Jeff: The voting criteria amongst the panel of golf-intelligent, heavy-hitters, whom I would respect (individually) was: Design & Layout 35%; Quality of test/Playability 25%, Condition & Presentation 20%, Facilities & Visitor Experience 10%, Visual Appeal 10%. I’d be arguing about these values, for starters; never mind the golf courses! To give more points (40) for the last three categories than the first one (35) does not seem right to me. I would halve the points for the last three and add them to the other two categories. If value for money was included, it would turn the list upside down.
Mutt: It is golf courses that are being ranked not its facilities. We all judge golf courses personally and emotionally, i.e. how they make us feel – happy and fulfilled; sore and irritated; suits one’s eye, fits one’s comfort zone; or, is a discommoding challenge? Golfers enjoy playing well and are frustrated when they play a bad round. As often as not, it’s the course’s fault for undermining them.
Jeff: How one plays should have nothing to do with the quality of the golf course. Being famous is equally misleading. If big tournaments have been played somewhere that is placed lower than down the list, there’s consternation. Being ‘hard’ weighs too heavily and is not a good measurement. Hardness is often due to poor set up or playing from the wrong tees. Any golf course can be ‘made hard’. No two people will ever agree completely on any 1-100 list.
Mutt: I am a sucker for routings that ‘flow’ cohesively, preferably with both nines or better still, three groups of six holes returning close to the clubhouse.
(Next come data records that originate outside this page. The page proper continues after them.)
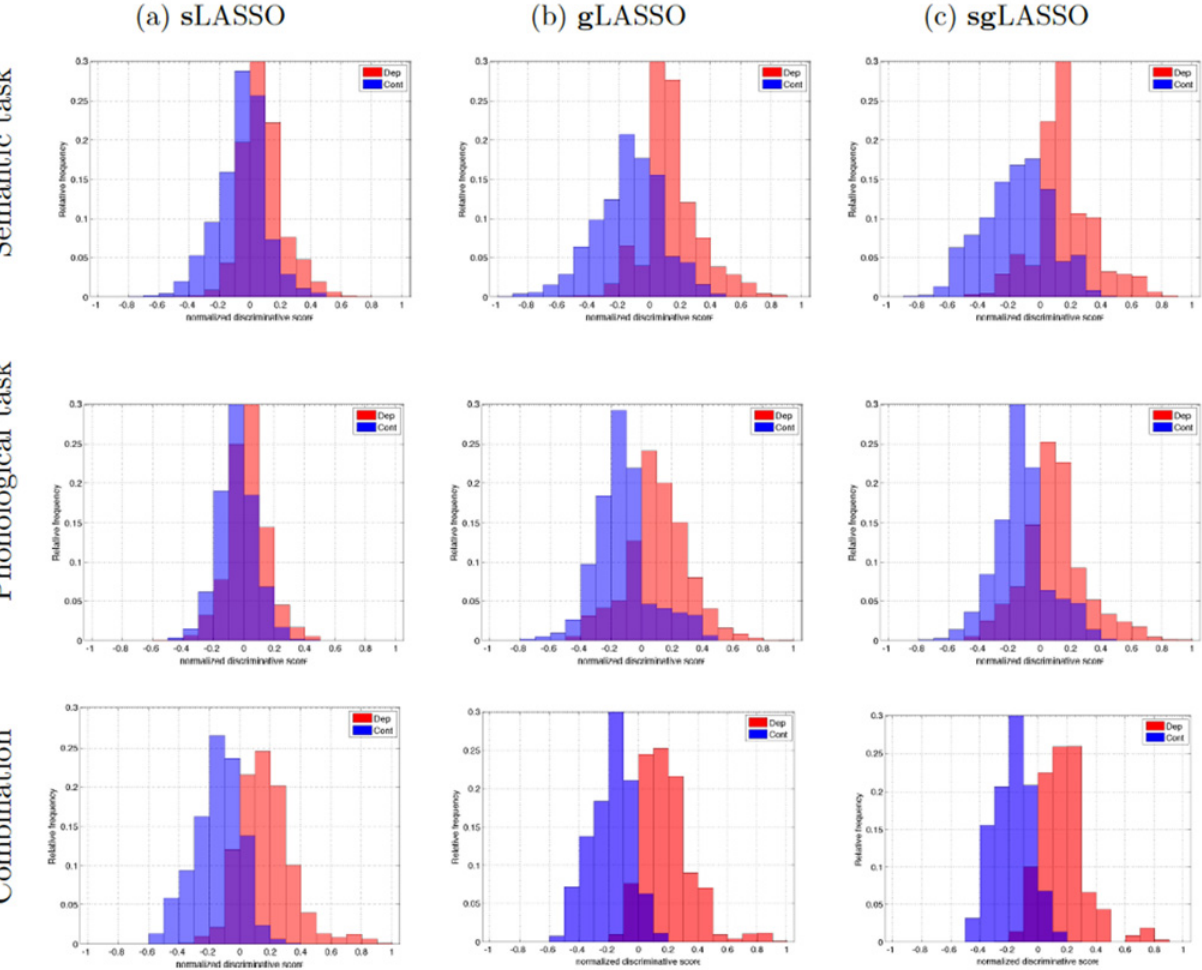
Fig 6. For all algorithms the separation of class probability distributions became clearer when semantic and phonological data were combined. normalized discriminative score distribution was evaluated over all 1000 test datasets produced during the nested cross validation. The discriminative score is given by the logarithmic odds ratio and is here normalized by the maximum value of all test data.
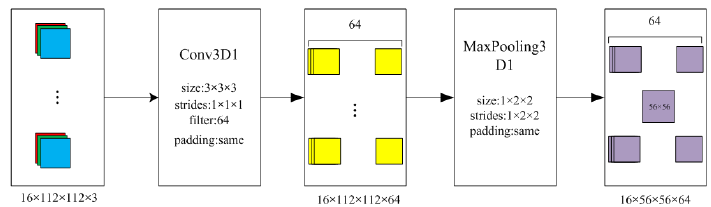
Figure 3. C3D (Convolutional 3D) neural network structure.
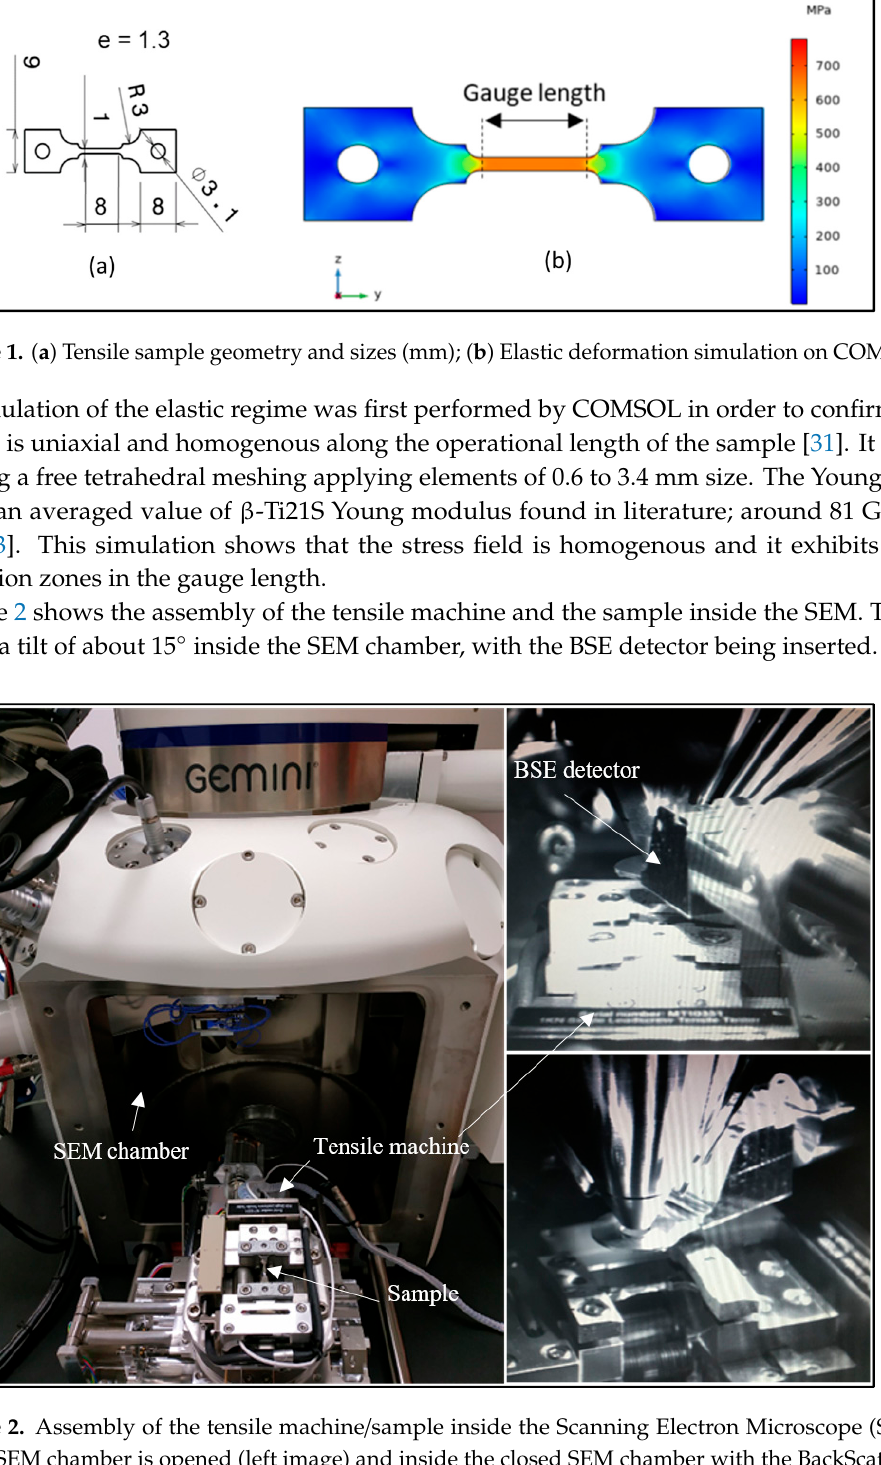
Figure 2. Assembly of the tensile machine/sample inside the Scanning Electron Microscope (SEM); when SEM chamber is opened (left image) and inside the closed SEM chamber with the BackScattered Electrons (BSE) detector inserted (right images).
After that it’s the way the natural features of the land have been incorporated to disguise that they were man-made. I pay special attention to the par-3s. They are the soul of golf if you ask me. Is there variety in the strategic features? Is there a balance between straight, right to left, and left to right holes. How many holes go uphill? How many go downhill? Greens must have ‘character’ like reading a person’s face. All holes whether they are par 3s, 4s or 5s should be difficult to score birdies on but give up easy bogies. I am not fussy about clubhouses. A well-stocked bar and good food are extras I can manage without, but they are very nice to have.
Jeff: Top-100s are like being nominated for an Oscar. Hard to resist canvassing takes place but at the end of the day who benefits? There is a negative fear involved. Don’t drop certain courses lower than their most modest expectations, or the backlash might be alarming and difficult to defend. It’s not the top-15 or so that ever bother me as much as the 70-100 group. These are the most hotly contested positions. Distinguishing between any of them is skating on thin ice. As for the ‘unfortunate’ given 100th place. Every course not on the list is gunning for them and comparing itself (favorably) to them.
Mutt: The last time we spoke LIV was mentioned. We were both sanguine and neutral about its status and its right to exist. What do you think now?
Jeff: The PGA Tour has nothing to fear from LIV if it keeps putting on shows like the last few weekends. Never mind the personnel involved, where is LIV going to find a run of courses as good as Pebble Beach, Riviera, PGA National, Bay Hill and Sawgrass to entertain whomever might be interested in watching?
Mutt: My attitude is: Golf is a game, and any talk and any discussion is all to the interests of the game. Anything that keeps the game alive and prevents us from becoming bored is ‘good for the game’. Anything that makes us think about it, talk about it, and dream about it is all to the good and prevents the game becoming dead. For a year now, LIV has played its part in creating plenty of debate.